Work order – Check each line of the records below and collect those that include the word "elbow".

Dataset entries –

- Opening Delimiter -

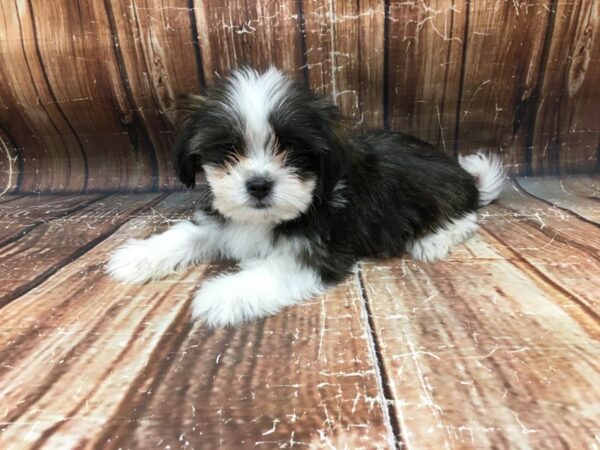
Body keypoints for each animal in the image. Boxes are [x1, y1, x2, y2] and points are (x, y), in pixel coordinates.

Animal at [105, 67, 504, 326]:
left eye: (294, 151)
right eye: (228, 149)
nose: (259, 184)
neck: (268, 219)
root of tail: (464, 175)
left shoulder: (320, 250)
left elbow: (275, 270)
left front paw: (223, 294)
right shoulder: (226, 218)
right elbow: (190, 233)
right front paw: (138, 257)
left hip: (437, 193)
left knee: (466, 216)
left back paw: (433, 239)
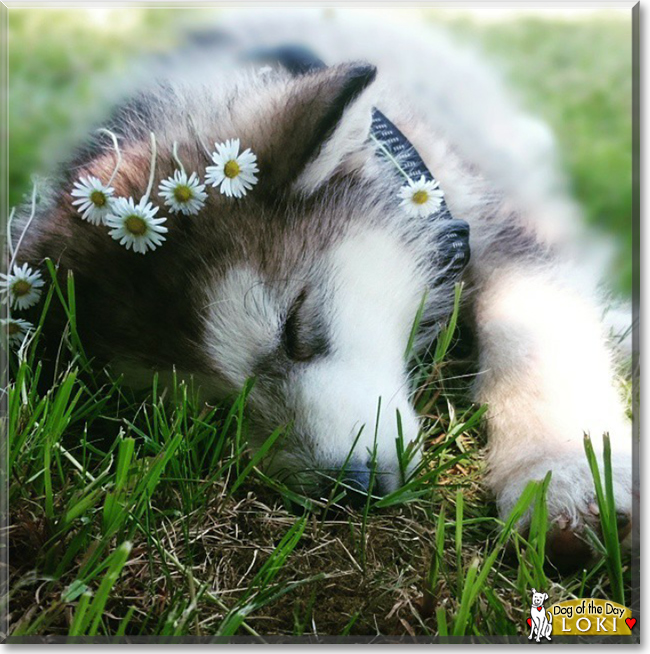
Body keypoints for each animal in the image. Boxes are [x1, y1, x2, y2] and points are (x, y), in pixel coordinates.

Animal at [8, 7, 628, 568]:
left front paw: (562, 476)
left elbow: (535, 330)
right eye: (205, 412)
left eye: (297, 326)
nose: (351, 489)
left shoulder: (499, 230)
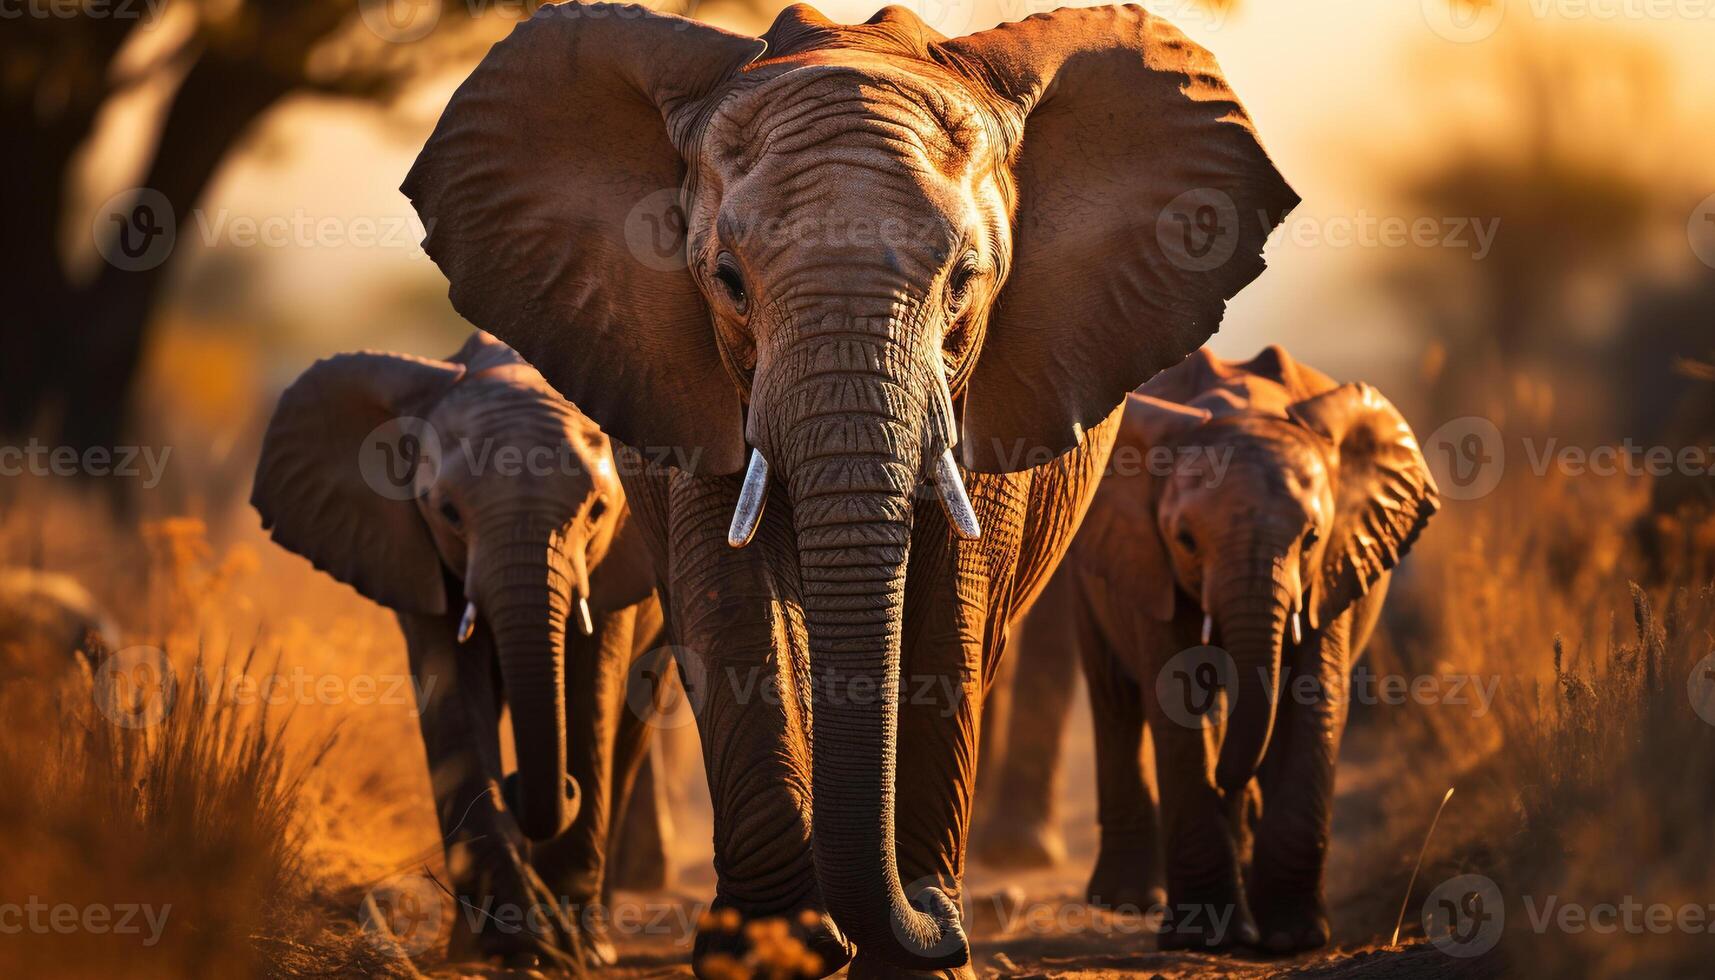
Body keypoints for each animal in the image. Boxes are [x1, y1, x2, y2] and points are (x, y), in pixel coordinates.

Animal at [253, 332, 668, 967]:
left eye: (598, 511)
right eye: (447, 512)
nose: (547, 787)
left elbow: (592, 695)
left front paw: (571, 951)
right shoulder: (407, 544)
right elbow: (453, 698)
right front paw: (514, 948)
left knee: (629, 726)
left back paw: (596, 940)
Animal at [408, 5, 1289, 974]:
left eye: (965, 281)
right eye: (726, 280)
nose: (941, 919)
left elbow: (949, 613)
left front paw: (918, 952)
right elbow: (733, 603)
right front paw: (774, 950)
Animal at [1015, 348, 1433, 954]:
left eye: (1311, 538)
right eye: (1186, 540)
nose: (1228, 786)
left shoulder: (1334, 570)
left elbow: (1311, 700)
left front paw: (1292, 937)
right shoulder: (1150, 562)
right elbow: (1179, 701)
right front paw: (1204, 938)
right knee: (1116, 697)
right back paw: (1128, 901)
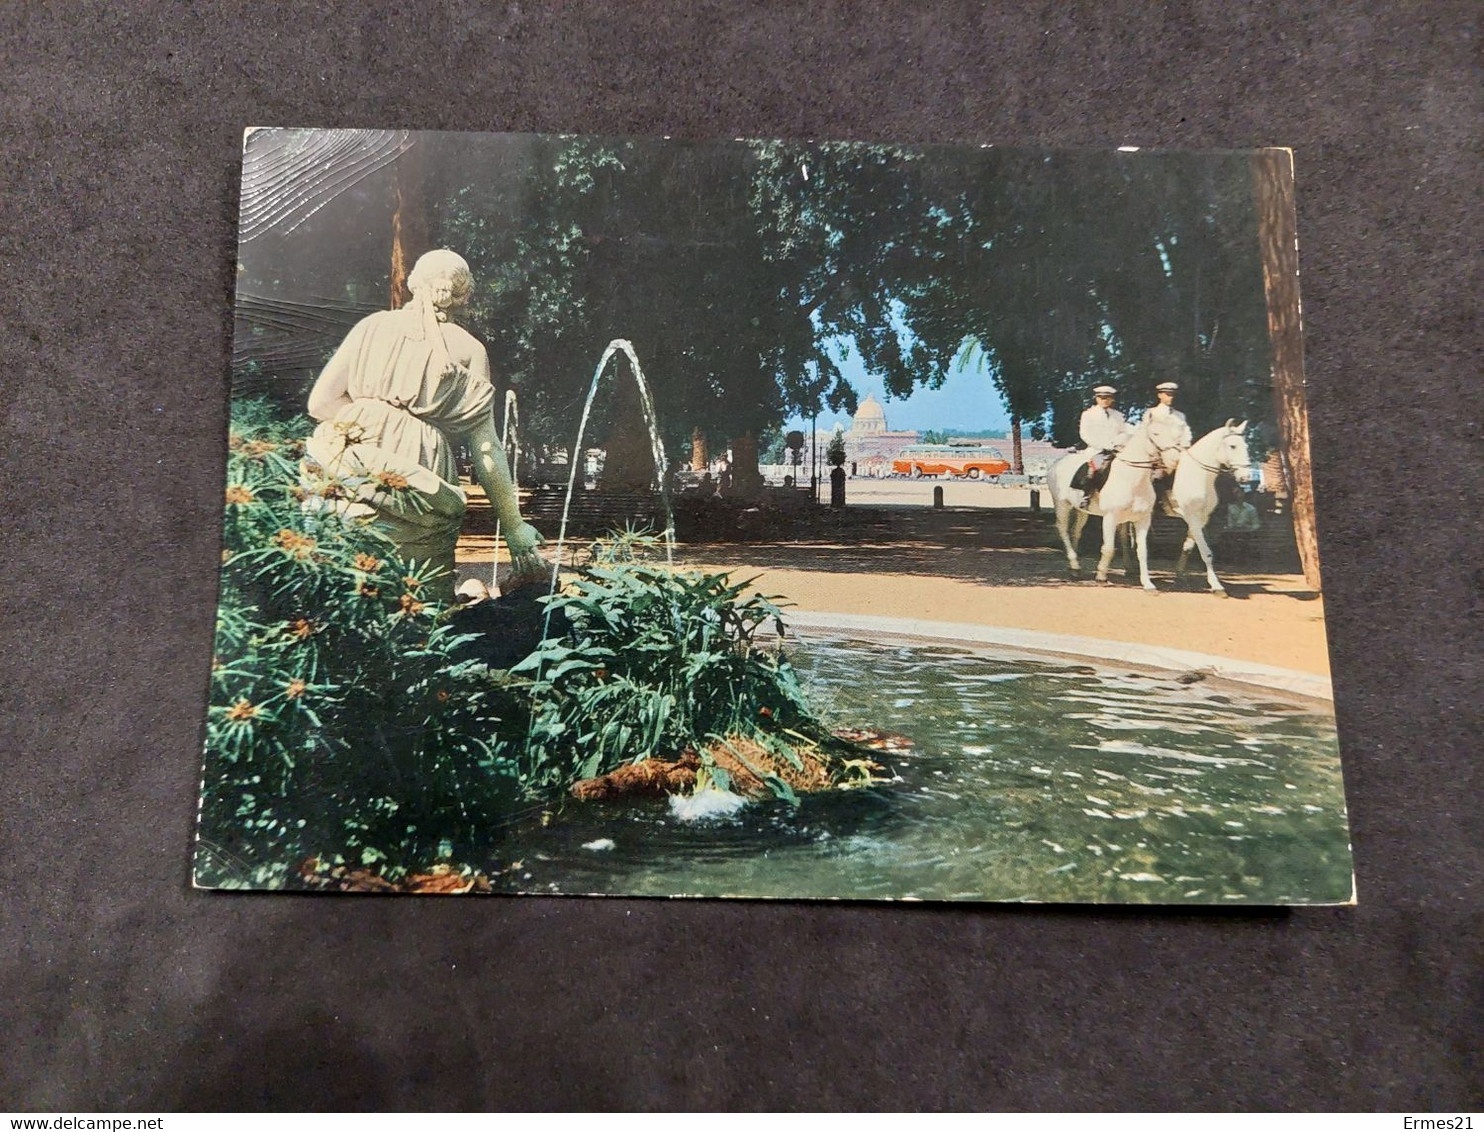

- Closing Delimiter -

Response below –
left elbow: (275, 270)
right elbow: (190, 233)
left elbow: (535, 330)
left elbow: (592, 695)
right elbow: (453, 698)
left elbow: (949, 613)
right elbow: (733, 603)
left elbow: (1311, 700)
right elbow: (1179, 701)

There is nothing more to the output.